What he didn’t say, what he won’t say, is what has to be the most frustrating part of all for him: which is the fact he is in a free fall offensively, 0-for-his-last-26 and counting. Before Girardi started in on Geltz, the most awkward moment of the night had come in the third inning when Jeter bunted two teammates into scoring position and was treated to the loudest ovation of the game.
Jeter’s Army, desperate for anything to hang their vocal chords on.
And you wonder if he wonders, as the end nears and this second-worst slump of his career thickens: When am I getting that 3,451st hit?
Jason Kidd famously ended his career missing his final 18 shots as a Knick in the 2013 playoffs. That won’t be what he’s best remembered for, but it still bothered him on his way out the door.
Jeter? For so much of the year, it seemed he was going to allow time to have only fleeting jabs at his skills, he was going to go out hitting .270 or .275, low enough for him to know the time was right to go, high enough where he could still say he ran through the tape.
And we have reached the point in the season where his spot in the order no longer qualifies as news: The Yankees are playing out the string, and it allows Jeter an extra at-bat on many of the days he plays. That’s what the people will want across these next 12 games, and they are entitled to it.
Funny thing, too: This all started on Derek Jeter Day, Sept. 7, just after he closed the proceedings in pure Jeterian style — “We’ve got a game to play!” — and promptly reached on an infield single in the bottom of the first inning. Two innings later, he walked. His batting average was .262. Still time for a late surge.
That was 26 at-bats ago. Hit Derek Jeter? That was impossible to believe when he was 26, hitting .339. At 40, at .249? Sadly, even more so.

====

▸ **Stated goal A**:
Answer these questions from the excerpt about Derek Jeter's slump:
(i) How many at-bats in a row has Jeter gone without a hit?
(ii) What was his batting average on Derek Jeter Day?
(iii) Which player missed his final 18 shots as a Knick in the 2013 playoffs?

====

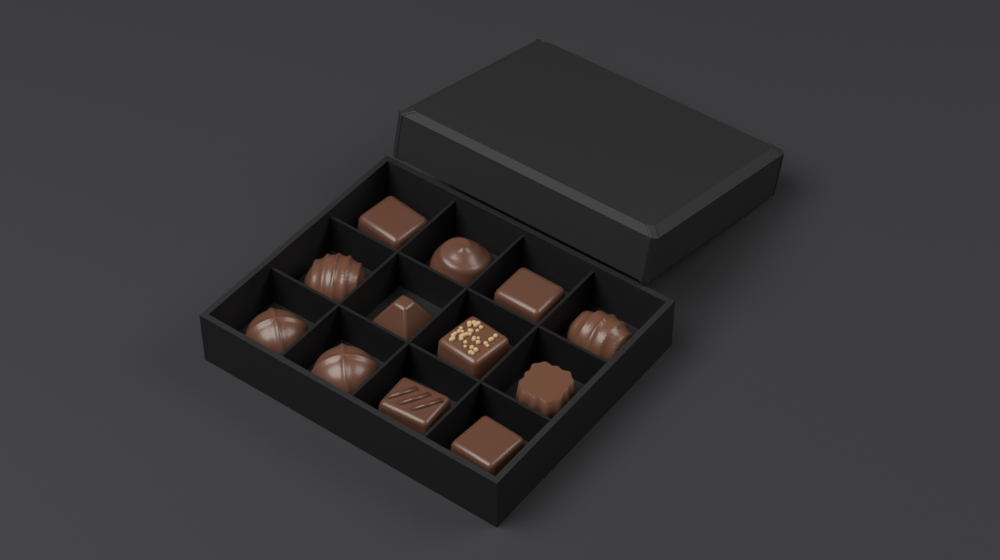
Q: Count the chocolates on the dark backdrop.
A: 12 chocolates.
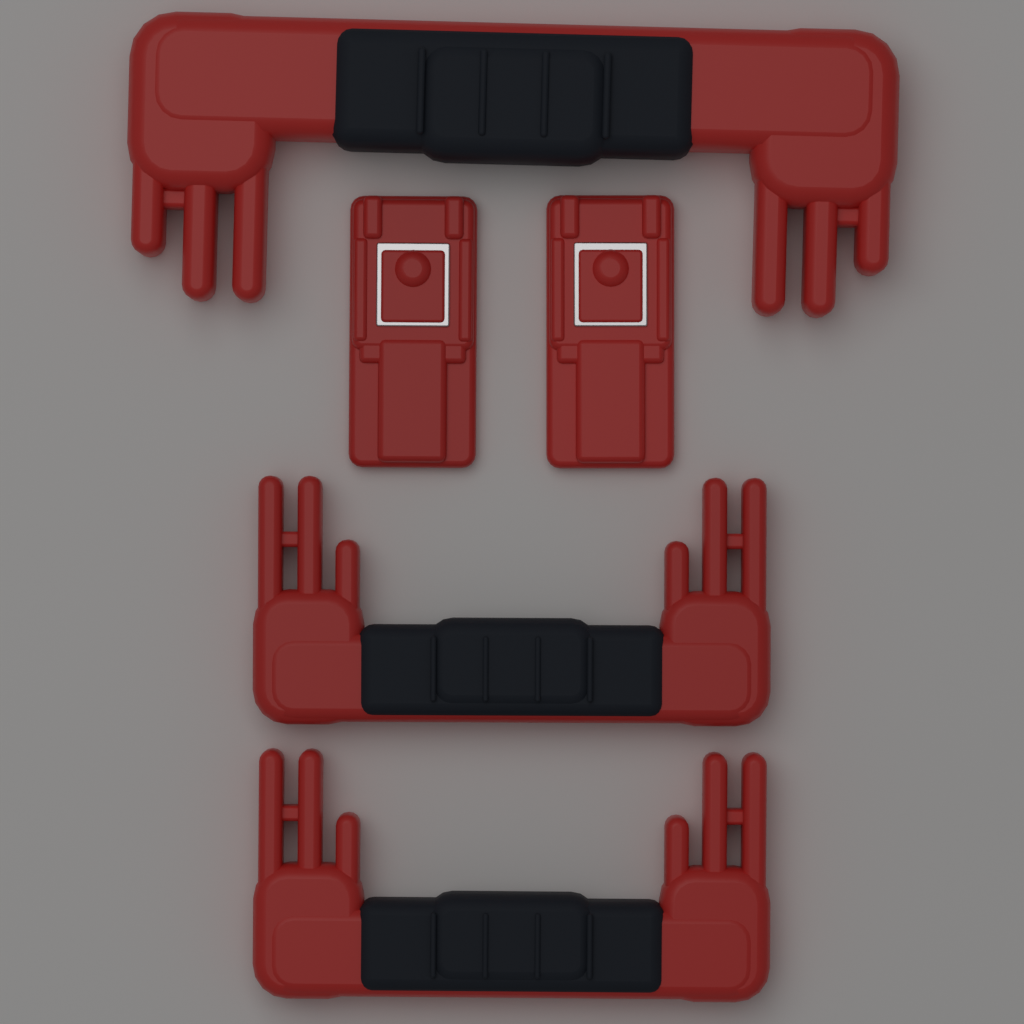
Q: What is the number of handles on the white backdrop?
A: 3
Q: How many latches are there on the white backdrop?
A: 2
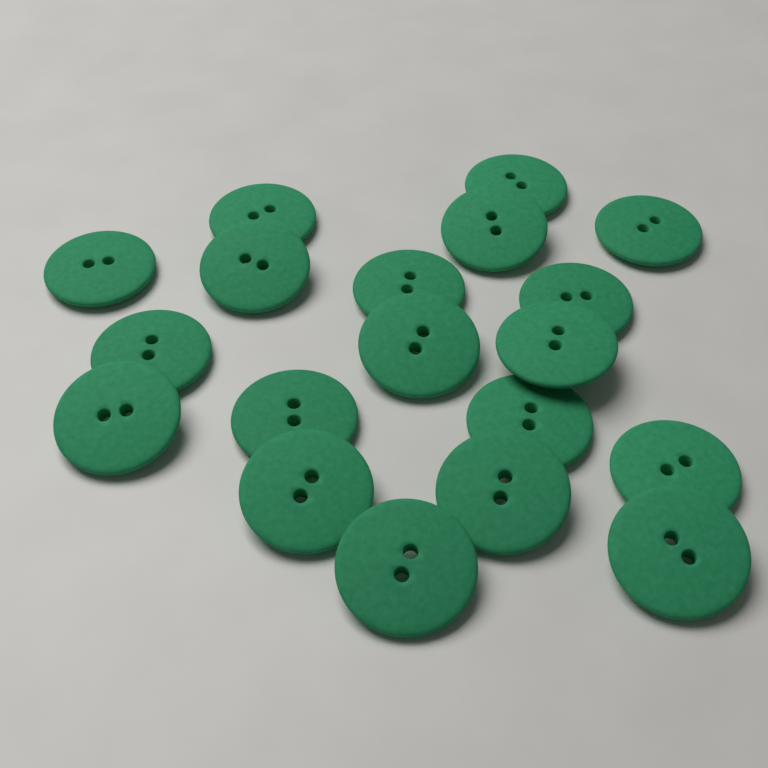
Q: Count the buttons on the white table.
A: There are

====

▸ **Stated goal B**: Format the part of the records that opens with the line containing "Q: Count the buttons on the white table." and closes with the last line of the records, both ends included, as a Markdown table with columns Nr and Line, skipping blank lines. Include only those lines.

▸ **Exercise answer A**:
(i) 26
(ii) .262
(iii) Jason Kidd

▸ **Exercise answer B**:
| Nr | Line |
|---|---|
| 1 | Q: Count the buttons on the white table. |
| 2 | A: There are |